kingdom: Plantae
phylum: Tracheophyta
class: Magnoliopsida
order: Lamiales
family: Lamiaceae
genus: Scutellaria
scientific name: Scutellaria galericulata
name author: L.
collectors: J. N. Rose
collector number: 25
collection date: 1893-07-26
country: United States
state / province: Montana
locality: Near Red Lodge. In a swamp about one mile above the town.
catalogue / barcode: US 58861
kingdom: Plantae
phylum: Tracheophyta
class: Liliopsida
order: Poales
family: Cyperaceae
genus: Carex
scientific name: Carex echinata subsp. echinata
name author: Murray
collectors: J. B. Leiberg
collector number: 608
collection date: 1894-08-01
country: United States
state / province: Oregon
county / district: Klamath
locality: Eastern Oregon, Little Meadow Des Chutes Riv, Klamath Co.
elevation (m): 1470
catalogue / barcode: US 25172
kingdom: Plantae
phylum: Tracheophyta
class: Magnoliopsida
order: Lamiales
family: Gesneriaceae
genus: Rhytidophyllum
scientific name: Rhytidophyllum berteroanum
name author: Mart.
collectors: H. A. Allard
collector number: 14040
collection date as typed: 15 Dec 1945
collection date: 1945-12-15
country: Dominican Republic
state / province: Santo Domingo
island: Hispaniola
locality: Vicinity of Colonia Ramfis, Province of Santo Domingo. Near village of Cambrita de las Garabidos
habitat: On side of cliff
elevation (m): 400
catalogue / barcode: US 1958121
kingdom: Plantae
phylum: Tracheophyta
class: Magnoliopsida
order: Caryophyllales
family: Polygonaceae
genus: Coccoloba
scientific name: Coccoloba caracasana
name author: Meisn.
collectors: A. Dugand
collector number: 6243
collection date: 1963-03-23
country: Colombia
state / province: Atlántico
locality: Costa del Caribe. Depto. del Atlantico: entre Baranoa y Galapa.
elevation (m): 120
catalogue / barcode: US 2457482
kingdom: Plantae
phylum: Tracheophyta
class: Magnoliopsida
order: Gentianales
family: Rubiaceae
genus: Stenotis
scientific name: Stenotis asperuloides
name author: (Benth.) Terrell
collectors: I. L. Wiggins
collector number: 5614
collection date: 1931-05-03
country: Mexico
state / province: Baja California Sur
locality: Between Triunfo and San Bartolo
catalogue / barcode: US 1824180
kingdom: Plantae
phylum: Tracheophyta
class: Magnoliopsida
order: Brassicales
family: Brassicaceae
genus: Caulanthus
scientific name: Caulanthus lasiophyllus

********************

Repeat every line of the items above verbatim, keeping their original order and wording.

kingdom: Plantae
phylum: Tracheophyta
class: Magnoliopsida
order: Lamiales
family: Lamiaceae
genus: Scutellaria
scientific name: Scutellaria galericulata
name author: L.
collectors: J. N. Rose
collector number: 25
collection date: 1893-07-26
country: United States
state / province: Montana
locality: Near Red Lodge. In a swamp about one mile above the town.
catalogue / barcode: US 58861
kingdom: Plantae
phylum: Tracheophyta
class: Liliopsida
order: Poales
family: Cyperaceae
genus: Carex
scientific name: Carex echinata subsp. echinata
name author: Murray
collectors: J. B. Leiberg
collector number: 608
collection date: 1894-08-01
country: United States
state / province: Oregon
county / district: Klamath
locality: Eastern Oregon, Little Meadow Des Chutes Riv, Klamath Co.
elevation (m): 1470
catalogue / barcode: US 25172
kingdom: Plantae
phylum: Tracheophyta
class: Magnoliopsida
order: Lamiales
family: Gesneriaceae
genus: Rhytidophyllum
scientific name: Rhytidophyllum berteroanum
name author: Mart.
collectors: H. A. Allard
collector number: 14040
collection date as typed: 15 Dec 1945
collection date: 1945-12-15
country: Dominican Republic
state / province: Santo Domingo
island: Hispaniola
locality: Vicinity of Colonia Ramfis, Province of Santo Domingo. Near village of Cambrita de las Garabidos
habitat: On side of cliff
elevation (m): 400
catalogue / barcode: US 1958121
kingdom: Plantae
phylum: Tracheophyta
class: Magnoliopsida
order: Caryophyllales
family: Polygonaceae
genus: Coccoloba
scientific name: Coccoloba caracasana
name author: Meisn.
collectors: A. Dugand
collector number: 6243
collection date: 1963-03-23
country: Colombia
state / province: Atlántico
locality: Costa del Caribe. Depto. del Atlantico: entre Baranoa y Galapa.
elevation (m): 120
catalogue / barcode: US 2457482
kingdom: Plantae
phylum: Tracheophyta
class: Magnoliopsida
order: Gentianales
family: Rubiaceae
genus: Stenotis
scientific name: Stenotis asperuloides
name author: (Benth.) Terrell
collectors: I. L. Wiggins
collector number: 5614
collection date: 1931-05-03
country: Mexico
state / province: Baja California Sur
locality: Between Triunfo and San Bartolo
catalogue / barcode: US 1824180
kingdom: Plantae
phylum: Tracheophyta
class: Magnoliopsida
order: Brassicales
family: Brassicaceae
genus: Caulanthus
scientific name: Caulanthus lasiophyllus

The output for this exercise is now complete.